The full set of entries below should be transcribed exactly.

[Stored data entries]

##############################

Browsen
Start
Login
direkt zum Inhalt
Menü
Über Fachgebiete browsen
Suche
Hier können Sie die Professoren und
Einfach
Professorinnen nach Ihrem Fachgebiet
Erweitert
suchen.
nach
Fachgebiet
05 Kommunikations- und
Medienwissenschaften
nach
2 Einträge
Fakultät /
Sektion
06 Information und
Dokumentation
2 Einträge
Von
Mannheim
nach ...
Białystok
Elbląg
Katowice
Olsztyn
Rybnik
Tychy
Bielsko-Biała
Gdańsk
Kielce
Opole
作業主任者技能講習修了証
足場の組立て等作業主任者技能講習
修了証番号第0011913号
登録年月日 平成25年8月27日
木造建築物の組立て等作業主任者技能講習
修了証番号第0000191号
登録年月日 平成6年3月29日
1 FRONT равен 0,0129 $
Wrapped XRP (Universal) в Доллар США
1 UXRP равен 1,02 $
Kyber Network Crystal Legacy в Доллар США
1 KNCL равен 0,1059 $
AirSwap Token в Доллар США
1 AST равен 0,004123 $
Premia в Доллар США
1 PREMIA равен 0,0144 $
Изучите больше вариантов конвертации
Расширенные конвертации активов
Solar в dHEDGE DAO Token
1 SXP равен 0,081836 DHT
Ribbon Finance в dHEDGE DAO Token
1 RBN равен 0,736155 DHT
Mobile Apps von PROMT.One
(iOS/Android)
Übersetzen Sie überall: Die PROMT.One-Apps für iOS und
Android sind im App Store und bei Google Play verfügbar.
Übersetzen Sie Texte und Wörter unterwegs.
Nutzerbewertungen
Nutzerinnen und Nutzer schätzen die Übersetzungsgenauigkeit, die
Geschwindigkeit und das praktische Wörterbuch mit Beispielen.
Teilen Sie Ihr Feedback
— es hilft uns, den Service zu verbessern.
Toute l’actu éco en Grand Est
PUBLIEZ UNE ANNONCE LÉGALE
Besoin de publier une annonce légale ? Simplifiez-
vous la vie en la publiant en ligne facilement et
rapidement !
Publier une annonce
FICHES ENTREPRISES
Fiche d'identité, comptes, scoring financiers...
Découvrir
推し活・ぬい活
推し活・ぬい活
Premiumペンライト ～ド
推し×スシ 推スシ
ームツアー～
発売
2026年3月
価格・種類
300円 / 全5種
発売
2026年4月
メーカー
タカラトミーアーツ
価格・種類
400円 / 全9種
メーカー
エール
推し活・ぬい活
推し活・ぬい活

##############################

## SOLUTION BELOW
Browsen
Start
Login
direkt zum Inhalt
Menü
Über Fachgebiete browsen
Suche
Hier können Sie die Professoren und
Einfach
Professorinnen nach Ihrem Fachgebiet
Erweitert
suchen.
nach
Fachgebiet
05 Kommunikations- und
Medienwissenschaften
nach
2 Einträge
Fakultät /
Sektion
06 Information und
Dokumentation
2 Einträge
Von
Mannheim
nach ...
Białystok
Elbląg
Katowice
Olsztyn
Rybnik
Tychy
Bielsko-Biała
Gdańsk
Kielce
Opole
作業主任者技能講習修了証
足場の組立て等作業主任者技能講習
修了証番号第0011913号
登録年月日 平成25年8月27日
木造建築物の組立て等作業主任者技能講習
修了証番号第0000191号
登録年月日 平成6年3月29日
1 FRONT равен 0,0129 $
Wrapped XRP (Universal) в Доллар США
1 UXRP равен 1,02 $
Kyber Network Crystal Legacy в Доллар США
1 KNCL равен 0,1059 $
AirSwap Token в Доллар США
1 AST равен 0,004123 $
Premia в Доллар США
1 PREMIA равен 0,0144 $
Изучите больше вариантов конвертации
Расширенные конвертации активов
Solar в dHEDGE DAO Token
1 SXP равен 0,081836 DHT
Ribbon Finance в dHEDGE DAO Token
1 RBN равен 0,736155 DHT
Mobile Apps von PROMT.One
(iOS/Android)
Übersetzen Sie überall: Die PROMT.One-Apps für iOS und
Android sind im App Store und bei Google Play verfügbar.
Übersetzen Sie Texte und Wörter unterwegs.
Nutzerbewertungen
Nutzerinnen und Nutzer schätzen die Übersetzungsgenauigkeit, die
Geschwindigkeit und das praktische Wörterbuch mit Beispielen.
Teilen Sie Ihr Feedback
— es hilft uns, den Service zu verbessern.
Toute l’actu éco en Grand Est
PUBLIEZ UNE ANNONCE LÉGALE
Besoin de publier une annonce légale ? Simplifiez-
vous la vie en la publiant en ligne facilement et
rapidement !
Publier une annonce
FICHES ENTREPRISES
Fiche d'identité, comptes, scoring financiers...
Découvrir
推し活・ぬい活
推し活・ぬい活
Premiumペンライト ～ド
推し×スシ 推スシ
ームツアー～
発売
2026年3月
価格・種類
300円 / 全5種
発売
2026年4月
メーカー
タカラトミーアーツ
価格・種類
400円 / 全9種
メーカー
エール
推し活・ぬい活
推し活・ぬい活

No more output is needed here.